Exercise goal: Could you output each line of the data that follows exactly?

Items listed in a dataset:

====================

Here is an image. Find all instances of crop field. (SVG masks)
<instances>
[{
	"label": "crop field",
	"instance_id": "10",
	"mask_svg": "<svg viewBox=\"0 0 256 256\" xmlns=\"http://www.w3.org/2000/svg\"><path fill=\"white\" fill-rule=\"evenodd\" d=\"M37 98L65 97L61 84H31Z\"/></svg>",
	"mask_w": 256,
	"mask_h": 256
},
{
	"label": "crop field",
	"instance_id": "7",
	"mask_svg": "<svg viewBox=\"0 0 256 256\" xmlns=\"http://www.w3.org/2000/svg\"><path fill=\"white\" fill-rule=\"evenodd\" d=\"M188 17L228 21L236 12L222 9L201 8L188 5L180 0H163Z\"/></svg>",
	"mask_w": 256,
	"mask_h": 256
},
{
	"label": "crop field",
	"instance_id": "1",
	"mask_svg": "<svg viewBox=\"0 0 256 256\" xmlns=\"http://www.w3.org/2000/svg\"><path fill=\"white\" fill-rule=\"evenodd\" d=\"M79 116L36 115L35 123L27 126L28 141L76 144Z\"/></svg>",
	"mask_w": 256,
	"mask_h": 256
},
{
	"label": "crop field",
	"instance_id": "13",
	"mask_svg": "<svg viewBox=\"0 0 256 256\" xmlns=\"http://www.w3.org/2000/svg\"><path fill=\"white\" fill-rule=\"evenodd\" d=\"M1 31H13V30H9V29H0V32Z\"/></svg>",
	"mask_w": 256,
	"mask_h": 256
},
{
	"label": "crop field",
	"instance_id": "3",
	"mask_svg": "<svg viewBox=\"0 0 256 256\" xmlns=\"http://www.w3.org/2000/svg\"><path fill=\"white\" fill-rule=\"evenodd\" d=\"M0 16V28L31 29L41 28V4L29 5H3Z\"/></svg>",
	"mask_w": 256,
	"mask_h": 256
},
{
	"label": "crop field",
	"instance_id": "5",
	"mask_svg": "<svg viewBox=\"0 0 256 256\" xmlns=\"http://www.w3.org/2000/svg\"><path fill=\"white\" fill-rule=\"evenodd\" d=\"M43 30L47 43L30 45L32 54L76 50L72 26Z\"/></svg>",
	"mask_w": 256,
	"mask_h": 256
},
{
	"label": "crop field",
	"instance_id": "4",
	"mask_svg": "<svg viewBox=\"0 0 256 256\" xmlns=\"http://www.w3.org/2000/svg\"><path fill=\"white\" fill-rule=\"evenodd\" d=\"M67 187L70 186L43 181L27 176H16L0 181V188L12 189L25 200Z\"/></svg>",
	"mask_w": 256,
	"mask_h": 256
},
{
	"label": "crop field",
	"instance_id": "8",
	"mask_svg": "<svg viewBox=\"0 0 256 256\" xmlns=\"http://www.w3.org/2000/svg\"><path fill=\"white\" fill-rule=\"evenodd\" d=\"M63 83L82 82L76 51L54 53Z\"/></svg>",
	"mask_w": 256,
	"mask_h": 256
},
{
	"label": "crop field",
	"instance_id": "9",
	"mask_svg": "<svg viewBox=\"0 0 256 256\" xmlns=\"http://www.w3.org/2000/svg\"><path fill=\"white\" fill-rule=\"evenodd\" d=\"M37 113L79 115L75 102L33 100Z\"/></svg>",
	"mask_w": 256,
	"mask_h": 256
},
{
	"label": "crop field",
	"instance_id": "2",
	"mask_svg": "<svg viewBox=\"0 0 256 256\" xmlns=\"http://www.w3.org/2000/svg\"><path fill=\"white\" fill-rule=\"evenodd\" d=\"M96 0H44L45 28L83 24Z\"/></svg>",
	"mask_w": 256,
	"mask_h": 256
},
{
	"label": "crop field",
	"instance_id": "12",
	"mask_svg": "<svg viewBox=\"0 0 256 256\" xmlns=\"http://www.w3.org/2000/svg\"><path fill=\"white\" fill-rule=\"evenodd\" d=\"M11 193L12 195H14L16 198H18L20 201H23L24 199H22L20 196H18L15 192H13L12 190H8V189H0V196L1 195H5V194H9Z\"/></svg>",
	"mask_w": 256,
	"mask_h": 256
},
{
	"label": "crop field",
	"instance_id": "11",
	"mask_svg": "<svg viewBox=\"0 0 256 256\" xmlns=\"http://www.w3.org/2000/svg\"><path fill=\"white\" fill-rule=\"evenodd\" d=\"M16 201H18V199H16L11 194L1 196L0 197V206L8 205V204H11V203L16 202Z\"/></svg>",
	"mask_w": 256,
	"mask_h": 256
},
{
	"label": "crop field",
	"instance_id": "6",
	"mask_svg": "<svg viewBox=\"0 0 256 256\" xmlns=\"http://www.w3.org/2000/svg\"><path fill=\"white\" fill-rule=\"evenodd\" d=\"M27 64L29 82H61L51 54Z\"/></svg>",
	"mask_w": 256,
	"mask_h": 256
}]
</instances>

====================

Solved problem:
Here is an image. Find all instances of crop field. (SVG masks)
<instances>
[{
	"label": "crop field",
	"instance_id": "10",
	"mask_svg": "<svg viewBox=\"0 0 256 256\" xmlns=\"http://www.w3.org/2000/svg\"><path fill=\"white\" fill-rule=\"evenodd\" d=\"M37 98L65 97L61 84H31Z\"/></svg>",
	"mask_w": 256,
	"mask_h": 256
},
{
	"label": "crop field",
	"instance_id": "7",
	"mask_svg": "<svg viewBox=\"0 0 256 256\" xmlns=\"http://www.w3.org/2000/svg\"><path fill=\"white\" fill-rule=\"evenodd\" d=\"M188 17L228 21L236 12L222 9L201 8L188 5L180 0H163Z\"/></svg>",
	"mask_w": 256,
	"mask_h": 256
},
{
	"label": "crop field",
	"instance_id": "1",
	"mask_svg": "<svg viewBox=\"0 0 256 256\" xmlns=\"http://www.w3.org/2000/svg\"><path fill=\"white\" fill-rule=\"evenodd\" d=\"M79 116L36 115L35 123L27 126L28 141L76 144Z\"/></svg>",
	"mask_w": 256,
	"mask_h": 256
},
{
	"label": "crop field",
	"instance_id": "13",
	"mask_svg": "<svg viewBox=\"0 0 256 256\" xmlns=\"http://www.w3.org/2000/svg\"><path fill=\"white\" fill-rule=\"evenodd\" d=\"M1 31H13V30H9V29H0V32Z\"/></svg>",
	"mask_w": 256,
	"mask_h": 256
},
{
	"label": "crop field",
	"instance_id": "3",
	"mask_svg": "<svg viewBox=\"0 0 256 256\" xmlns=\"http://www.w3.org/2000/svg\"><path fill=\"white\" fill-rule=\"evenodd\" d=\"M0 16V28L31 29L41 28V4L29 5H3Z\"/></svg>",
	"mask_w": 256,
	"mask_h": 256
},
{
	"label": "crop field",
	"instance_id": "5",
	"mask_svg": "<svg viewBox=\"0 0 256 256\" xmlns=\"http://www.w3.org/2000/svg\"><path fill=\"white\" fill-rule=\"evenodd\" d=\"M43 30L47 43L30 45L32 54L76 50L72 26Z\"/></svg>",
	"mask_w": 256,
	"mask_h": 256
},
{
	"label": "crop field",
	"instance_id": "4",
	"mask_svg": "<svg viewBox=\"0 0 256 256\" xmlns=\"http://www.w3.org/2000/svg\"><path fill=\"white\" fill-rule=\"evenodd\" d=\"M67 187L70 186L43 181L27 176H16L0 181V188L12 189L25 200Z\"/></svg>",
	"mask_w": 256,
	"mask_h": 256
},
{
	"label": "crop field",
	"instance_id": "8",
	"mask_svg": "<svg viewBox=\"0 0 256 256\" xmlns=\"http://www.w3.org/2000/svg\"><path fill=\"white\" fill-rule=\"evenodd\" d=\"M63 83L82 82L76 51L54 53Z\"/></svg>",
	"mask_w": 256,
	"mask_h": 256
},
{
	"label": "crop field",
	"instance_id": "9",
	"mask_svg": "<svg viewBox=\"0 0 256 256\" xmlns=\"http://www.w3.org/2000/svg\"><path fill=\"white\" fill-rule=\"evenodd\" d=\"M37 113L79 115L75 102L33 100Z\"/></svg>",
	"mask_w": 256,
	"mask_h": 256
},
{
	"label": "crop field",
	"instance_id": "2",
	"mask_svg": "<svg viewBox=\"0 0 256 256\" xmlns=\"http://www.w3.org/2000/svg\"><path fill=\"white\" fill-rule=\"evenodd\" d=\"M96 0H44L45 28L83 24Z\"/></svg>",
	"mask_w": 256,
	"mask_h": 256
},
{
	"label": "crop field",
	"instance_id": "12",
	"mask_svg": "<svg viewBox=\"0 0 256 256\" xmlns=\"http://www.w3.org/2000/svg\"><path fill=\"white\" fill-rule=\"evenodd\" d=\"M11 193L12 195H14L16 198H18L20 201H23L24 199H22L20 196H18L15 192H13L12 190H8V189H0V196L1 195H5V194H9Z\"/></svg>",
	"mask_w": 256,
	"mask_h": 256
},
{
	"label": "crop field",
	"instance_id": "11",
	"mask_svg": "<svg viewBox=\"0 0 256 256\" xmlns=\"http://www.w3.org/2000/svg\"><path fill=\"white\" fill-rule=\"evenodd\" d=\"M16 201H18V199H16L11 194L1 196L0 197V206L8 205V204H11V203L16 202Z\"/></svg>",
	"mask_w": 256,
	"mask_h": 256
},
{
	"label": "crop field",
	"instance_id": "6",
	"mask_svg": "<svg viewBox=\"0 0 256 256\" xmlns=\"http://www.w3.org/2000/svg\"><path fill=\"white\" fill-rule=\"evenodd\" d=\"M27 64L29 82H61L51 54Z\"/></svg>",
	"mask_w": 256,
	"mask_h": 256
}]
</instances>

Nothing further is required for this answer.